* _Aim of the exercise_: Having found the line that holds "Le 15 janvier 2015", give that line and all lines after it again, word for word, through the end of the data below.

* _Records provided_:

□ □ □ □

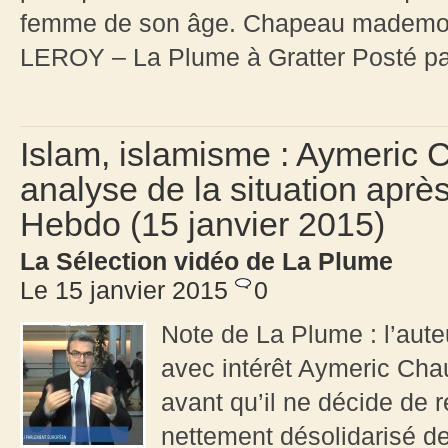
femme de son âge. Chapeau mademois
LEROY – La Plume à Gratter Posté pa
Islam, islamisme : Aymeric 
analyse de la situation après
Hebdo (15 janvier 2015)
La Sélection vidéo de La Plume
Le 15 janvier 2015
0
Note de La Plume : l’auteu
avec intérêt Aymeric Cha
avant qu’il ne décide de re
nettement désolidarisé de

□ □ □ □

* _Result of this task_:
Le 15 janvier 2015
0
Note de La Plume : l’auteu
avec intérêt Aymeric Cha
avant qu’il ne décide de re
nettement désolidarisé de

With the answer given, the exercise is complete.